◆ What you will do:
The pictures do not belong in the copy. Restate all of the records word for word.

:: Source information ::

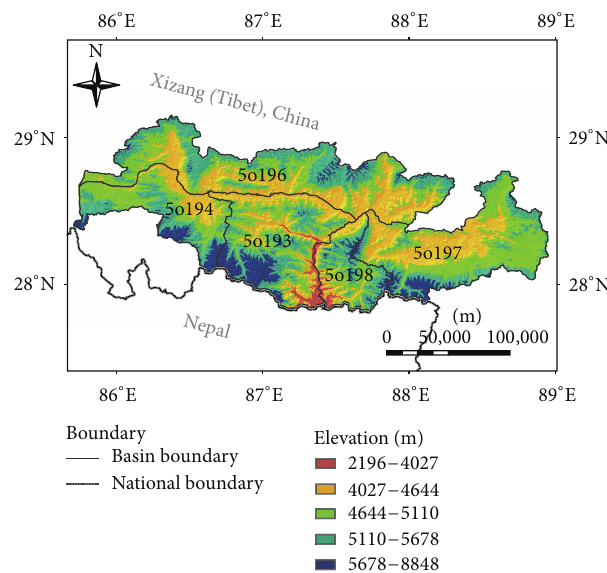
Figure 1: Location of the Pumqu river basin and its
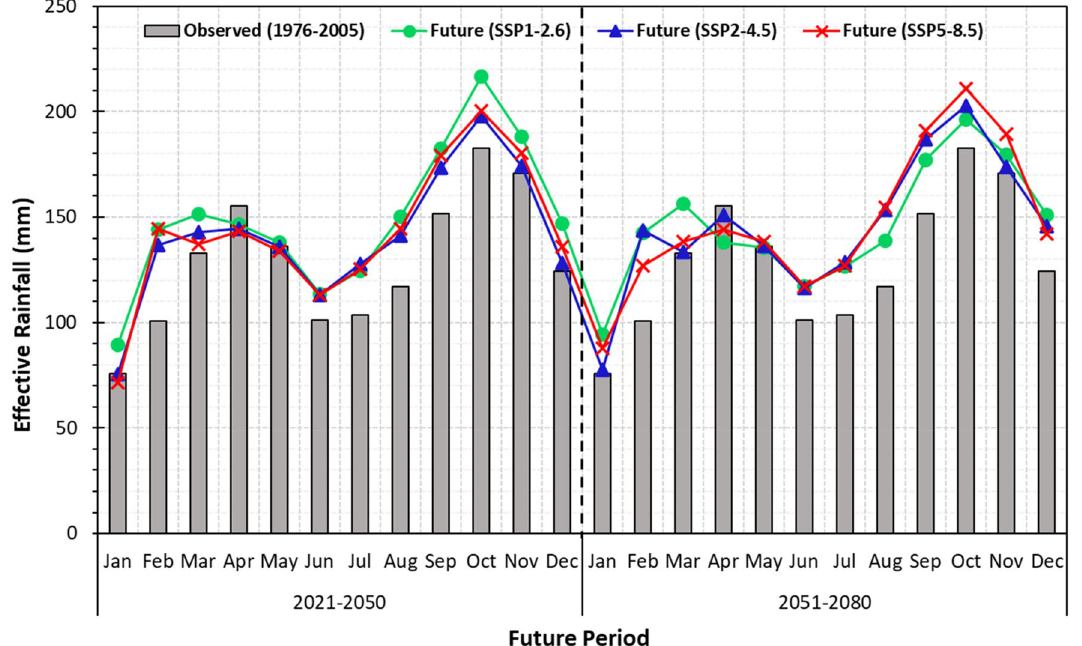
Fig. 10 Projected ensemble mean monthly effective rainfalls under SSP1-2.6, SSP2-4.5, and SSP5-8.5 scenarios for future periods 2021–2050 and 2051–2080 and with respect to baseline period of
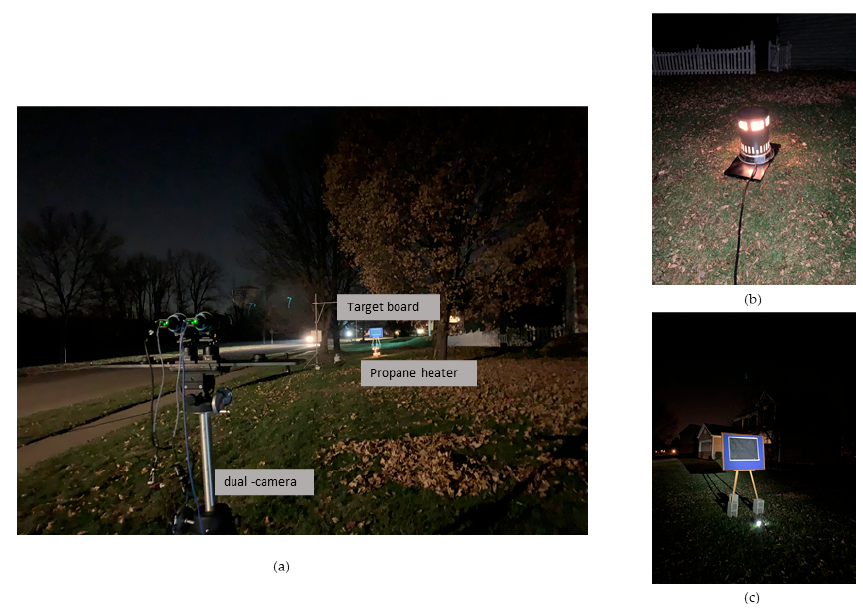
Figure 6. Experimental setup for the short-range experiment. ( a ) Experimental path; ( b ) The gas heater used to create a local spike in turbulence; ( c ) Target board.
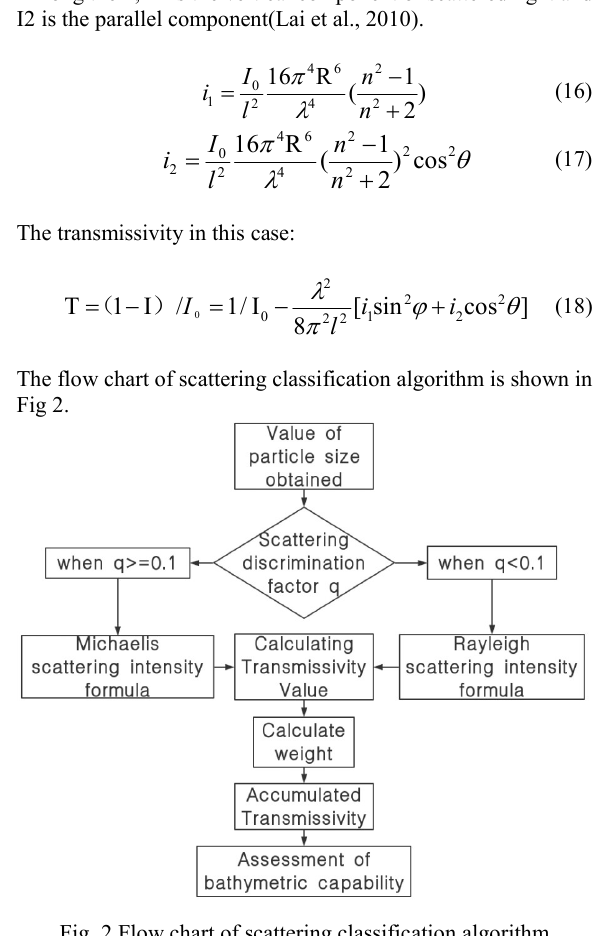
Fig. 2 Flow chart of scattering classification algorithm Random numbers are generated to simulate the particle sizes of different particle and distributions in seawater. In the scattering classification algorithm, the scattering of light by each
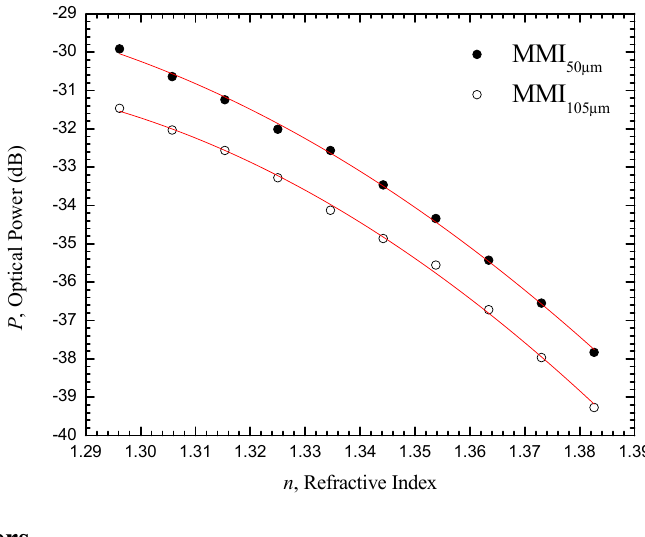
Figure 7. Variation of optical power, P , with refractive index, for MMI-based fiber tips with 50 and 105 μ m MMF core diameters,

:::

◆ Written reply:
Figure 1: Location of the Pumqu river basin and its
Fig. 10 Projected ensemble mean monthly effective rainfalls under SSP1-2.6, SSP2-4.5, and SSP5-8.5 scenarios for future periods 2021–2050 and 2051–2080 and with respect to baseline period of
Figure 6. Experimental setup for the short-range experiment. ( a ) Experimental path; ( b ) The gas heater used to create a local spike in turbulence; ( c ) Target board.
Fig. 2 Flow chart of scattering classification algorithm Random numbers are generated to simulate the particle sizes of different particle and distributions in seawater. In the scattering classification algorithm, the scattering of light by each
Figure 7. Variation of optical power, P , with refractive index, for MMI-based fiber tips with 50 and 105 μ m MMF core diameters,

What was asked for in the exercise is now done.